Jacob Denz ’10

8 Years Ago

The quest for Mideast peace

Griff Witte ’00’s interesting and readable profile of Professor Dan Kurtzer (cover story, April 4) refers in passing to “the ancient conflicts of the Middle East.” But there is nothing ancient about the Israeli military occupation of Palestinian territories, which began in 1967.

Witte’s article recapitulates the two implicit assumptions that inform ­mainstream U.S. discourse about the Israel-Palestine “conflict”: that it is an armed struggle between two equally powerful sides, and that the United States is a neutral third party. But by every measure, the overwhelming preponderance of force is on the side of Israeli military occupation. The occupation is a matter of consistent, long-term Israeli policy, as are the new settlements that continue to arise in the Palestinian territories.

The magic moment of the article in which “hundreds of thousands of Israelis living in West Bank settlements suddenly are inside Israel proper as areas outside the 1967 boundaries are absorbed” (ta-da!) reads especially transparently in light of these long-term policies. Like the much-vaunted “withdrawal” from the Gaza Strip, which continues to suffer catastrophically from Israeli blockade and military offensives, this familiar “deal” sounds more like a stratagem for further ­colonization.

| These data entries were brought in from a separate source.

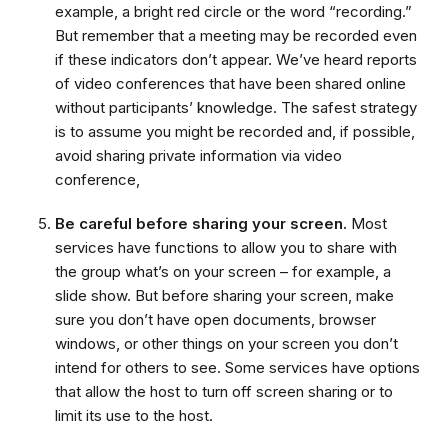
example, a bright red circle or the word “recording.”
But remember that a meeting may be recorded even
if these indicators don’t appear. We’ve heard reports
of video conferences that have been shared online
without participants’ knowledge. The safest strategy
is to assume you might be recorded and, if possible,
avoid sharing private information via video
conference,
Be careful before sharing your screen.
Most
services have functions to allow you to share with
the group what’s on your screen – for example, a
slide show. But before sharing your screen, make
sure you don’t have open documents, browser
windows, or other things on your screen you don’t
intend for others to see. Some services have options
that allow the host to turn off screen sharing or to
limit its use to the host.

More importantly, however, continued occupation and settlement would be impossible without enormous U.S. military aid to Israel. The United States is a party to this conflict, and Americans can stop it, not by waiting for Barack Obama to “[help] the Israelis and Palestinians cut a deal,” but by placing pressure on our own government to end its support for Israel’s belligerent actions. To find “a part of the world where reason is often in short supply,” we need look no further than our own State Department.